> _What the exercise asks_:
Quote the items from their first line through the line containing "Tile 14 of 4", including both of those lines and nothing after.

> _Data for the task_:
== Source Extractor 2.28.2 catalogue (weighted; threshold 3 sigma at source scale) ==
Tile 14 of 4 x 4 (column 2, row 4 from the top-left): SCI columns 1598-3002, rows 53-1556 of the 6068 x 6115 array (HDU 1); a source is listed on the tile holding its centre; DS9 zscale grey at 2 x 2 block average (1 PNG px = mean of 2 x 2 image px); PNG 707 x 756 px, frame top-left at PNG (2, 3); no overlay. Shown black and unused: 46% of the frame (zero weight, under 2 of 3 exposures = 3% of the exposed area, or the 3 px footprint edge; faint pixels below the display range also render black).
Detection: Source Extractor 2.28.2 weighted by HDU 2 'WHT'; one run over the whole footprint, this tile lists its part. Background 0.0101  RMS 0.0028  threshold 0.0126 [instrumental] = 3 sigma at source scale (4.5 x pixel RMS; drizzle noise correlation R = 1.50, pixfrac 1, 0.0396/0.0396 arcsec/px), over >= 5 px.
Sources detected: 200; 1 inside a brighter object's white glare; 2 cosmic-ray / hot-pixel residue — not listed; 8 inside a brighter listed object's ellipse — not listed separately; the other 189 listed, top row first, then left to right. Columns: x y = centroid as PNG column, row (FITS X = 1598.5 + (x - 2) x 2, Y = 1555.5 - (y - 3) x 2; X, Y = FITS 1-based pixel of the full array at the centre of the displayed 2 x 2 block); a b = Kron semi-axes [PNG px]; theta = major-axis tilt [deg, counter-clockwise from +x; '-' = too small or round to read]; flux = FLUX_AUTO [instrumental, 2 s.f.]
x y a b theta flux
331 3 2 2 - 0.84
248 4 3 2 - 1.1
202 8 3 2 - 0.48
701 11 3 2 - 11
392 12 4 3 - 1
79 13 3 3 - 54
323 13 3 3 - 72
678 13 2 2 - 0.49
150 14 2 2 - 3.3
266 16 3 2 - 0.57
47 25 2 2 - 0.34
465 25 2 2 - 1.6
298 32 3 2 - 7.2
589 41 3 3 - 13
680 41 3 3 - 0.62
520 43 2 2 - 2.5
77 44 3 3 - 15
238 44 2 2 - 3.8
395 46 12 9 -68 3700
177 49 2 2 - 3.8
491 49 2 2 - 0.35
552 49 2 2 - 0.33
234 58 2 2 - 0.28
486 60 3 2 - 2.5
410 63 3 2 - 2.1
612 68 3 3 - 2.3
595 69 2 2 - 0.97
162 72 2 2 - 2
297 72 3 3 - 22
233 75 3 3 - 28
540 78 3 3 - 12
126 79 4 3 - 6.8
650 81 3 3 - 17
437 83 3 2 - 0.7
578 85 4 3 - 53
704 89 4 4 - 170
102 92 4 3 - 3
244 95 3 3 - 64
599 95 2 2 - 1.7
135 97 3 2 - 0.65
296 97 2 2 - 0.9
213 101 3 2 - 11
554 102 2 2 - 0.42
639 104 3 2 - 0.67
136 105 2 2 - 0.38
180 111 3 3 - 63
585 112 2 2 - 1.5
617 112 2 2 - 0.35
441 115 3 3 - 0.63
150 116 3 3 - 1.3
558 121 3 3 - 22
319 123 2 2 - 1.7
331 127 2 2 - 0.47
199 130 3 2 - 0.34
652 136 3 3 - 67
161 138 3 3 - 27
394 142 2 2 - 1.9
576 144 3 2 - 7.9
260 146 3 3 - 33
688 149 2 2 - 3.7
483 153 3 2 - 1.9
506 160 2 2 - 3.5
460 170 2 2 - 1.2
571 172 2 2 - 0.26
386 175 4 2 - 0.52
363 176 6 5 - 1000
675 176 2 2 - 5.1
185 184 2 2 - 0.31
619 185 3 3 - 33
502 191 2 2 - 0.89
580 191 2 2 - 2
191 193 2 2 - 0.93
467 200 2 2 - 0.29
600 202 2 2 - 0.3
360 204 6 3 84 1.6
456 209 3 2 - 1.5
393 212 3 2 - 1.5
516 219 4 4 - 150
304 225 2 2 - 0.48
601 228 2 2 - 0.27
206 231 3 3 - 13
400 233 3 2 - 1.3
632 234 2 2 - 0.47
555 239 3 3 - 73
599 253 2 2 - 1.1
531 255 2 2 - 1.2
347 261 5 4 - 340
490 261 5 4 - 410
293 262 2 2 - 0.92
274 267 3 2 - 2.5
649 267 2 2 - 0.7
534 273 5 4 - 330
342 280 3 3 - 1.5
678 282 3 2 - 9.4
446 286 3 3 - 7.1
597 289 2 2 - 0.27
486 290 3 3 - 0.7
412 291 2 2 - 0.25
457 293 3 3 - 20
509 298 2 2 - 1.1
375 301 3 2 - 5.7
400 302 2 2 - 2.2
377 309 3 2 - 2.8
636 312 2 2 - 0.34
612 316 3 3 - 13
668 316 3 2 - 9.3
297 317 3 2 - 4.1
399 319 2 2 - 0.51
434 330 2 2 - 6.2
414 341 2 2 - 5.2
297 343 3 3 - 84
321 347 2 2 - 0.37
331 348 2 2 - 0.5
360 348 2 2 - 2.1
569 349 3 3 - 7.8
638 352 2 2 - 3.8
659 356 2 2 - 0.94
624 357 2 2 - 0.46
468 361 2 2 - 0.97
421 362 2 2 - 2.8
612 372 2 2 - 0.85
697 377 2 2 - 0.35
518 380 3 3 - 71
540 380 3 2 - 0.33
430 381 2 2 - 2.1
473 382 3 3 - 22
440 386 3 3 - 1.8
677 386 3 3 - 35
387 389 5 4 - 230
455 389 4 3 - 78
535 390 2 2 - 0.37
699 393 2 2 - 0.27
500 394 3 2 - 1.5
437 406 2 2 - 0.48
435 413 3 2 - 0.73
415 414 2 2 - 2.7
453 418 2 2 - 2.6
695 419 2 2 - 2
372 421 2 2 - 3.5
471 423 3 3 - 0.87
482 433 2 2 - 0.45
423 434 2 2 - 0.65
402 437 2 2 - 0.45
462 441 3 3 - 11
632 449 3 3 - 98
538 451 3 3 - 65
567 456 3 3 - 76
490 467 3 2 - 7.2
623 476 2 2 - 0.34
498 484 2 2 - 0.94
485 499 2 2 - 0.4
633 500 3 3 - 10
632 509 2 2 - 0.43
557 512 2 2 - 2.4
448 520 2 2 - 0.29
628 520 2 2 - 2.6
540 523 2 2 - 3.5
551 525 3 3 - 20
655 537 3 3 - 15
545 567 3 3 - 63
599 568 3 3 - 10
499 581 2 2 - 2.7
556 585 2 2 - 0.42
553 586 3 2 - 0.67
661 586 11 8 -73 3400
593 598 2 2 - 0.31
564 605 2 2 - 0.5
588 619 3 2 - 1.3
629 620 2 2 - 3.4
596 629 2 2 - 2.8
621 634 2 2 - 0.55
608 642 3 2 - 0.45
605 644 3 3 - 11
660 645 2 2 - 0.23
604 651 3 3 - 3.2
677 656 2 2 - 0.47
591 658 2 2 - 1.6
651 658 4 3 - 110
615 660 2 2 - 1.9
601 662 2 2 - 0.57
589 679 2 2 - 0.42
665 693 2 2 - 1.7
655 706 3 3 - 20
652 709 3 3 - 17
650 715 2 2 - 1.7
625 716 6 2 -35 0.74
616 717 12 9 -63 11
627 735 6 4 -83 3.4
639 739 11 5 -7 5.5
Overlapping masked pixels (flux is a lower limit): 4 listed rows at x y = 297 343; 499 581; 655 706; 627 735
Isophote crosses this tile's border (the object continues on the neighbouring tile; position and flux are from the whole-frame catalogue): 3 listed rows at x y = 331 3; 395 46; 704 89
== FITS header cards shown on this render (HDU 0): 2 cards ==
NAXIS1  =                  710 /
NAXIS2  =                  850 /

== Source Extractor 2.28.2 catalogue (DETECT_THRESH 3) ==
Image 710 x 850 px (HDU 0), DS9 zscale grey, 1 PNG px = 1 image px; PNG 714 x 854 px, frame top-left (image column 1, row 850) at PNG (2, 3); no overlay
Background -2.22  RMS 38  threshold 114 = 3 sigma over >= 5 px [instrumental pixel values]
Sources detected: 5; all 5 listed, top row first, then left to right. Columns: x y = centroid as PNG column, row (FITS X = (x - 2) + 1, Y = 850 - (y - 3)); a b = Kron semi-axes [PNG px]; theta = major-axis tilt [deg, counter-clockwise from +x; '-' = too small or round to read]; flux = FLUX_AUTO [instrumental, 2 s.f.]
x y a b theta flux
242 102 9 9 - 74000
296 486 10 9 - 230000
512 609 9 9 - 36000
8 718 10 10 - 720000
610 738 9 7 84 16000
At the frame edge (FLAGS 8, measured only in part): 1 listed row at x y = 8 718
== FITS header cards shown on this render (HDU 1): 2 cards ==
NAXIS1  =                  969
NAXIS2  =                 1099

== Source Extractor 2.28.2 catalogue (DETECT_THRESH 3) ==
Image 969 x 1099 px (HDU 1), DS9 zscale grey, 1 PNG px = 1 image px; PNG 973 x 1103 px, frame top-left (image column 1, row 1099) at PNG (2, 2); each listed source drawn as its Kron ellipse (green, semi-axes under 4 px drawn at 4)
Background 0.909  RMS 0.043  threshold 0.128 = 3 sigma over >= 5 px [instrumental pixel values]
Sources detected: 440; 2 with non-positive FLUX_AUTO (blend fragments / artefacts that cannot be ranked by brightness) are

> _Completed task_:
== Source Extractor 2.28.2 catalogue (weighted; threshold 3 sigma at source scale) ==
Tile 14 of 4 x 4 (column 2, row 4 from the top-left): SCI columns 1598-3002, rows 53-1556 of the 6068 x 6115 array (HDU 1); a source is listed on the tile holding its centre; DS9 zscale grey at 2 x 2 block average (1 PNG px = mean of 2 x 2 image px); PNG 707 x 756 px, frame top-left at PNG (2, 3); no overlay. Shown black and unused: 46% of the frame (zero weight, under 2 of 3 exposures = 3% of the exposed area, or the 3 px footprint edge; faint pixels below the display range also render black).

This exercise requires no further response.